At that point the warehouse would be fully involved and nothing would stop it from burning until all of the fuel (including chemicals that are normally rated as not being combustible) was consumed.

The large volume of fire in the parking lot was almost certainly caused by the failure of the small storage tank at the north end of Bldg 1. The smaller pool fire would have spread to near that tank. It looks like it was a plastic tank so that the fire caused the bottom of the tank to soften and release the contents. From the size of the resulting fire ball, I would assume that this was a solvent tank and resulted in a large fuel-air explosion described in the various news reports.

Commentary

Fortunately, this facility was designed with a system to catch rainwater and return that water to the aquafer via the drainage basin.
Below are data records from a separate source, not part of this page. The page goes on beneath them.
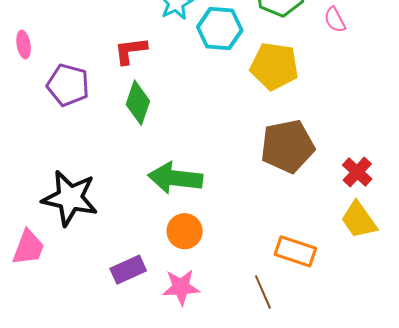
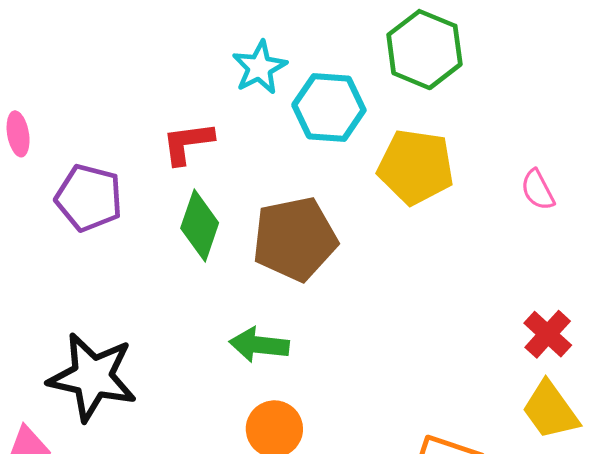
pink semicircle: (335, 20) -> (538, 190), moved
brown pentagon: (287, 146) -> (295, 239), moved
green arrow: (175, 178) -> (259, 345), size x0.7

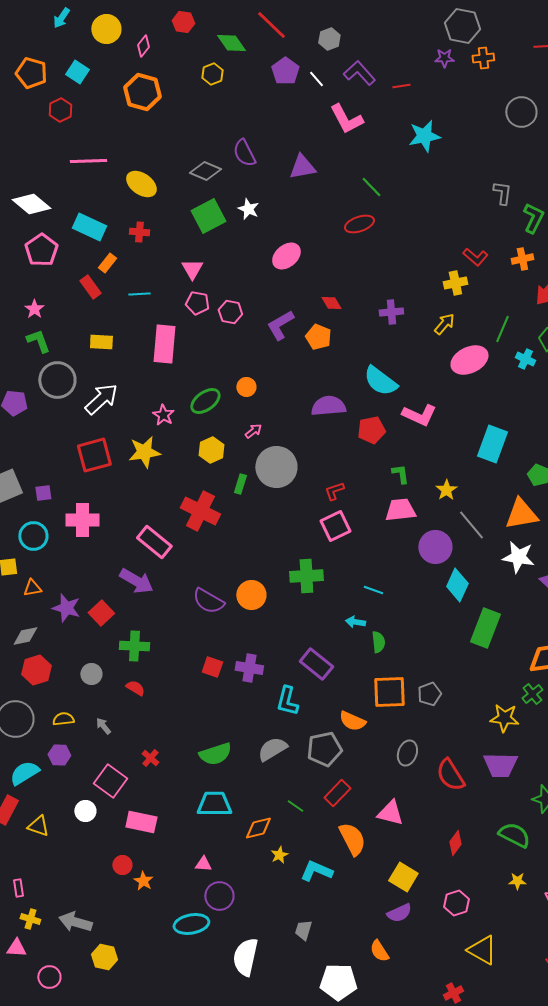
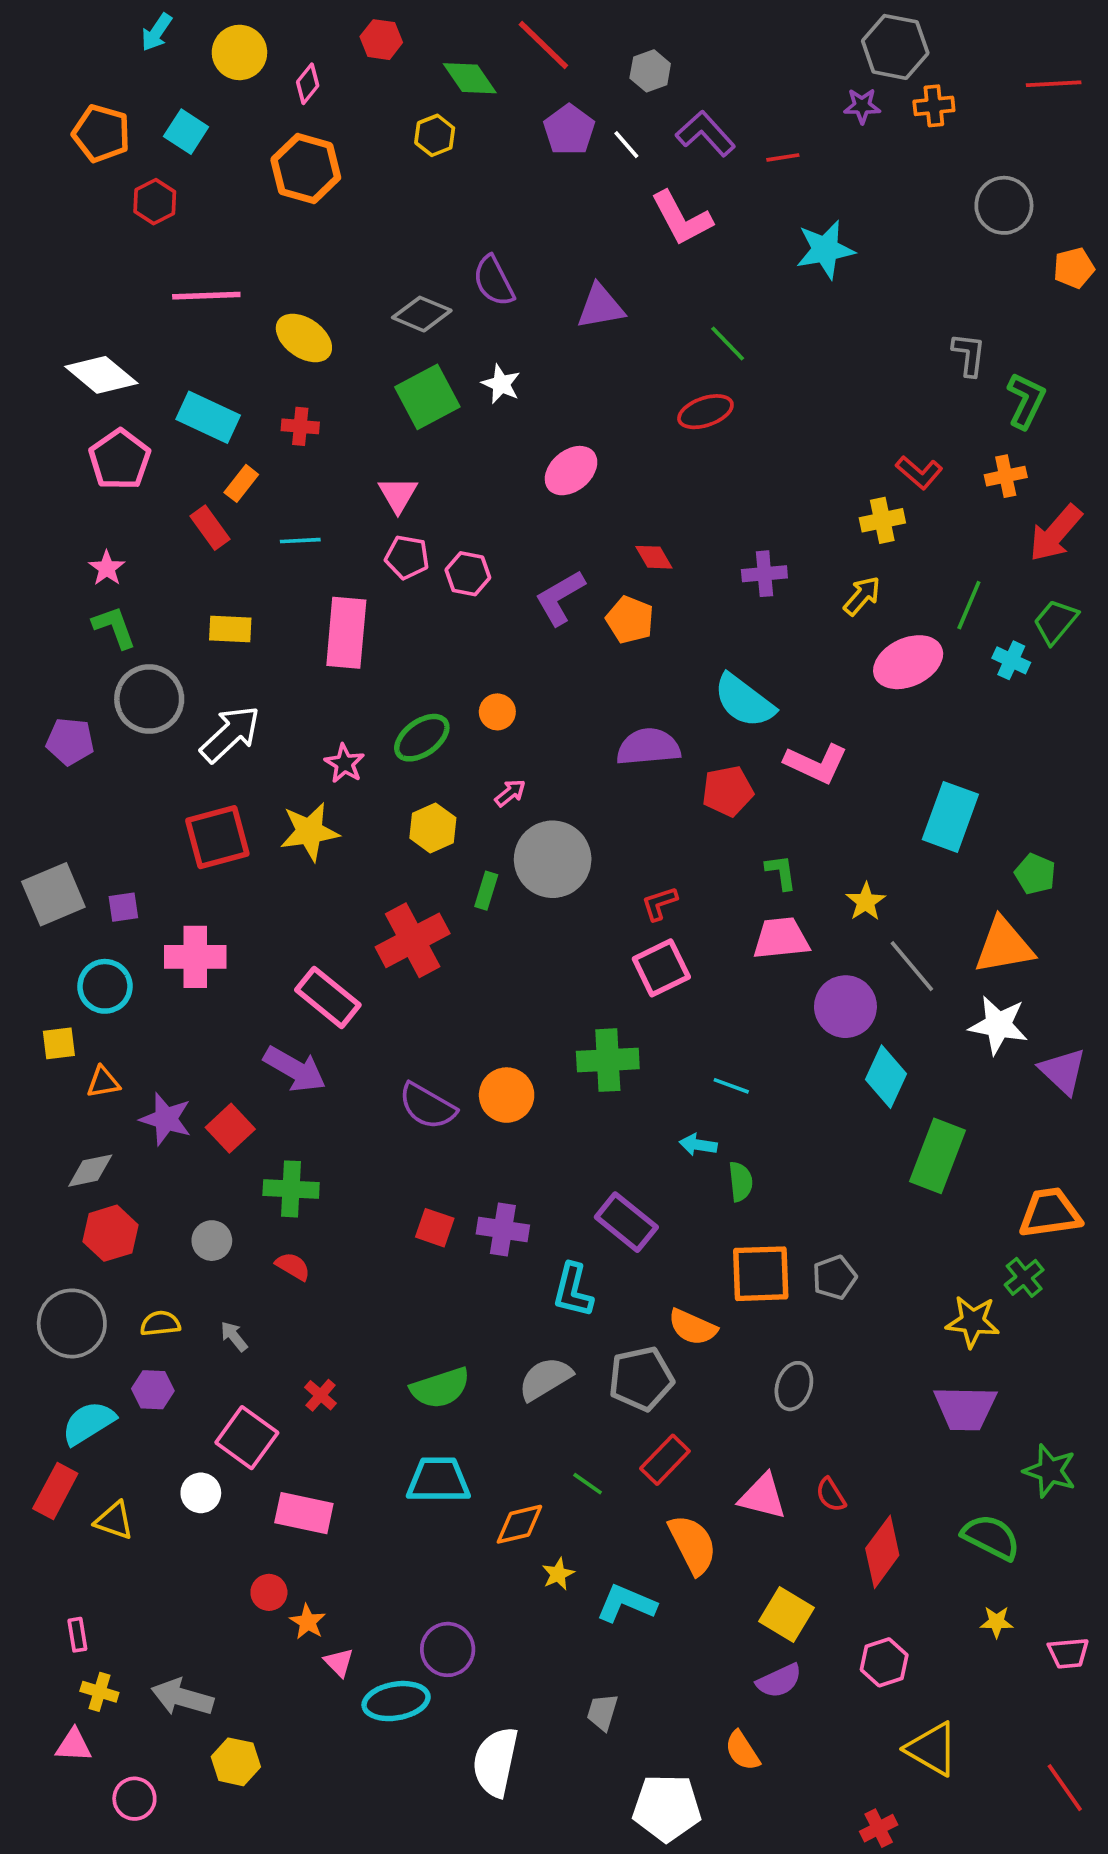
red cross: (200, 511) -> (413, 940), turned 36
red semicircle: (450, 775) -> (831, 1495), moved, size x0.6
red diamond: (455, 843) -> (882, 1552), size x1.5
pink triangle: (203, 864) -> (339, 1662), moved, turned 42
This system was not specifically designed for catching chemical run-off from the facility as it is clearly visible in the pictures taken before the current occupant moved in. This allowed all of the burning runoff from the fire to be contained on site. The size of this fire would have been significantly larger if that system had not been in place. It will also make the clean-up of the aftermath of this much easier to accomplish.

It appears that the large pool fire in the parking lot was substantially over by the time that the fire department arrived. If fire trucks or personnel had been anywhere near that parking lot when it was fully engaged they would have been destroyed. Firefighters approaching a chemical facility fire really need to be aware of drainage patterns at the facility before they approach too closely.

Finally, facility owners and fire departments need to look at alternate routes of access to these types of facilities. In this case the wind was light and out of the east, blowing the smoke away from the only access to the facility. If the wind had been out of the north or worse yet, northwest, there would have been no way for firefighters to safely approach the fire.

Counter-Terrorism Notes

Now I don’t know exactly what products this facility contained, but I would suspect that this was not a facility that would have been required to report to DHS under the Chemical Facility Anti-Terrorism Standards (CFATS). That means that it is not really fair to discuss site security measures for the facility. The facility did have a perimeter fence and locked gates, much the same as you would see at most industrial facilities across this country.

Having said that, this fire would have been fairly easy to have started as part of a terrorist attack. Approaching through the woods behind the facility, a lone attacker with some small explosive devices could have started a nearly identical fire by putting those small charge on a number of different totebins containing flammable chemicals scattered around the warehouse.


A small fairly isolated facility like this would not be a typical target form Islamic militants or radical militia members, but an environmental wacko (no, not an environmental activist, but a real fringe nut case) would find a company associated with supplying the crude oil drilling industry a prime target.